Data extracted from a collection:
┄┄┄┄┄┄

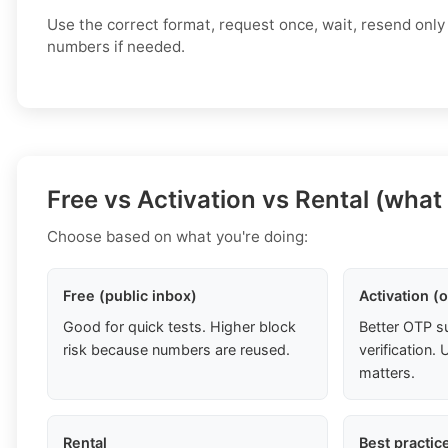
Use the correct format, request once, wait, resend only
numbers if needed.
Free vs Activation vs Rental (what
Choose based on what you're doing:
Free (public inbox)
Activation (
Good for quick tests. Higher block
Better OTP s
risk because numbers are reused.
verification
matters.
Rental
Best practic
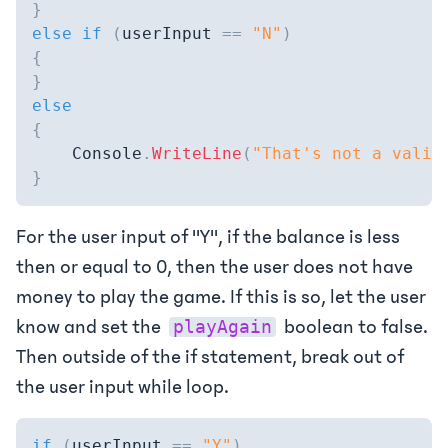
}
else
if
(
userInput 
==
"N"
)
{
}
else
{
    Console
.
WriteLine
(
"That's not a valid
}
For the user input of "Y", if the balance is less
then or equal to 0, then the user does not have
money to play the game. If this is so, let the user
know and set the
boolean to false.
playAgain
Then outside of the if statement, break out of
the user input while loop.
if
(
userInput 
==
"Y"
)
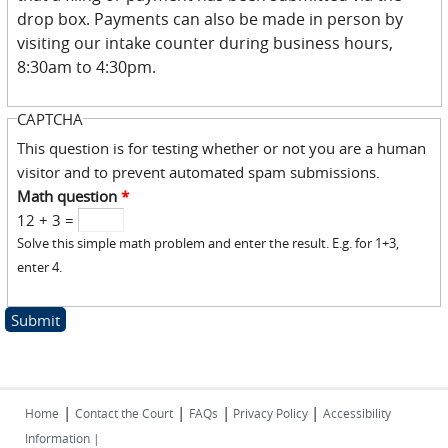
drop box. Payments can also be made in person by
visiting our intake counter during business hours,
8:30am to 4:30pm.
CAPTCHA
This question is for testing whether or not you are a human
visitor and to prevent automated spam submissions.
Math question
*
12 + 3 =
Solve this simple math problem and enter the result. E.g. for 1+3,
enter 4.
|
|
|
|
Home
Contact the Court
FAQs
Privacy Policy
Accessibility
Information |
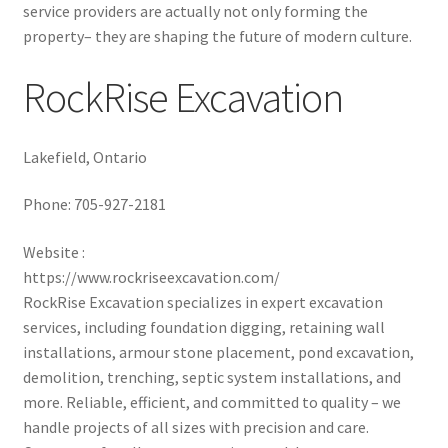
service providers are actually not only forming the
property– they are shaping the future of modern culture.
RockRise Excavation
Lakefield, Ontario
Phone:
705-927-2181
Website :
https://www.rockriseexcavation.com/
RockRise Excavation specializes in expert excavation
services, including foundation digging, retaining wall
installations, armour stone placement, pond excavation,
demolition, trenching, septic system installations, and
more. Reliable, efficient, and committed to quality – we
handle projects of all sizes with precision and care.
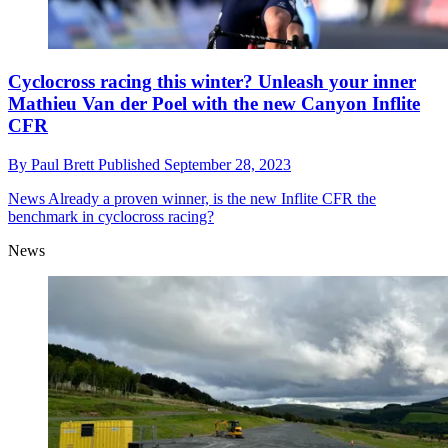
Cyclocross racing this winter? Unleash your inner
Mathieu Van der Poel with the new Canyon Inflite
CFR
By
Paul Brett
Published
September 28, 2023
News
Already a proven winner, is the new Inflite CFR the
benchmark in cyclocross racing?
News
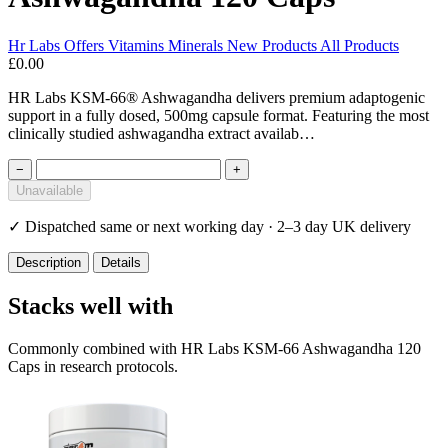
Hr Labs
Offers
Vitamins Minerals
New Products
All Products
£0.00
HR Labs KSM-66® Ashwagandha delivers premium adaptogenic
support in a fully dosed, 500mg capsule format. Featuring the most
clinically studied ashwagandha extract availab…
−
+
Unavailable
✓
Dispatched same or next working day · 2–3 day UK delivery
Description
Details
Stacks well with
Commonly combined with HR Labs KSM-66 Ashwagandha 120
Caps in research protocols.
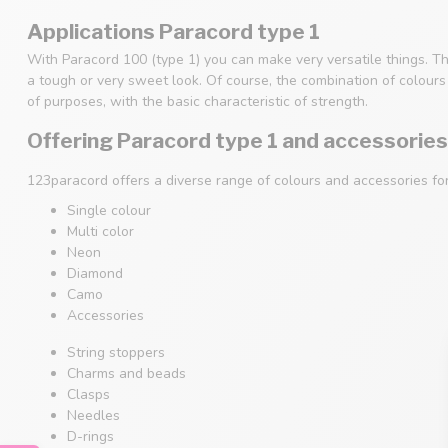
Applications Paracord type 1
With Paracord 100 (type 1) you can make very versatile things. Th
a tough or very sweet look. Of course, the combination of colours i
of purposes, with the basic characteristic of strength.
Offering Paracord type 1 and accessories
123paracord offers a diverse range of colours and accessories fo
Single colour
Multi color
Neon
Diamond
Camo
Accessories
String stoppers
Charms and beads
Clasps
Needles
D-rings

┄┄┄┄┄┄

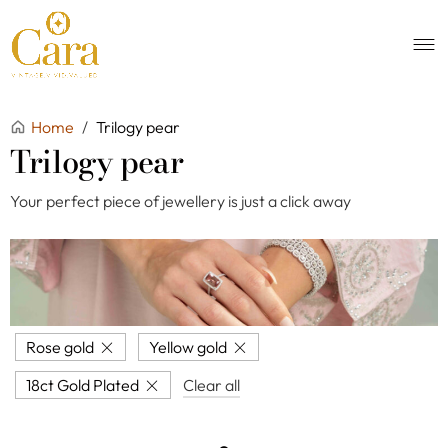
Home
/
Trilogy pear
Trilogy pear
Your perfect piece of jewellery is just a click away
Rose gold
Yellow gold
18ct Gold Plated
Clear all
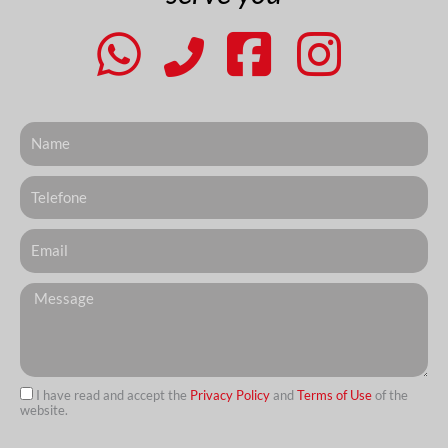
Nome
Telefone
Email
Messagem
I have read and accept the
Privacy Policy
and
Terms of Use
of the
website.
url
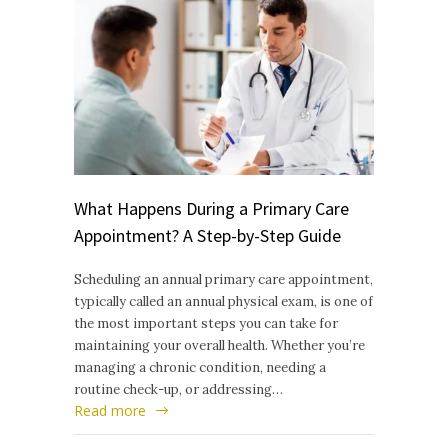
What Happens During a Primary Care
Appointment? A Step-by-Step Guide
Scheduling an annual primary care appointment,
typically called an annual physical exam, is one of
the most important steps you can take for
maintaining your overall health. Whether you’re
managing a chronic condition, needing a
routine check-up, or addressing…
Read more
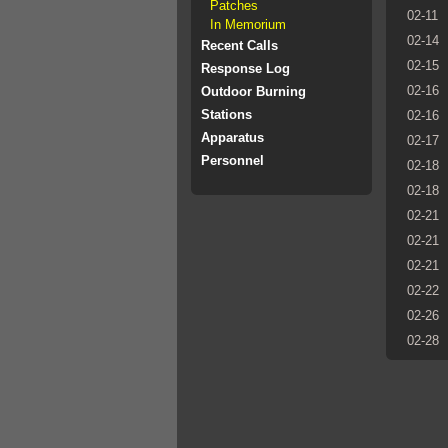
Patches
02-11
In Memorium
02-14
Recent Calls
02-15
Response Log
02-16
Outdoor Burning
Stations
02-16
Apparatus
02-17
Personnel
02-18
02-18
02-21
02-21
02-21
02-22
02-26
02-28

┄┄┄┄┄┄

**AIM OF THE EXERCISE:** Report how many lines of the records hold the word "annual", and supply no other text.

**EXERCISE RESPONSE:** 2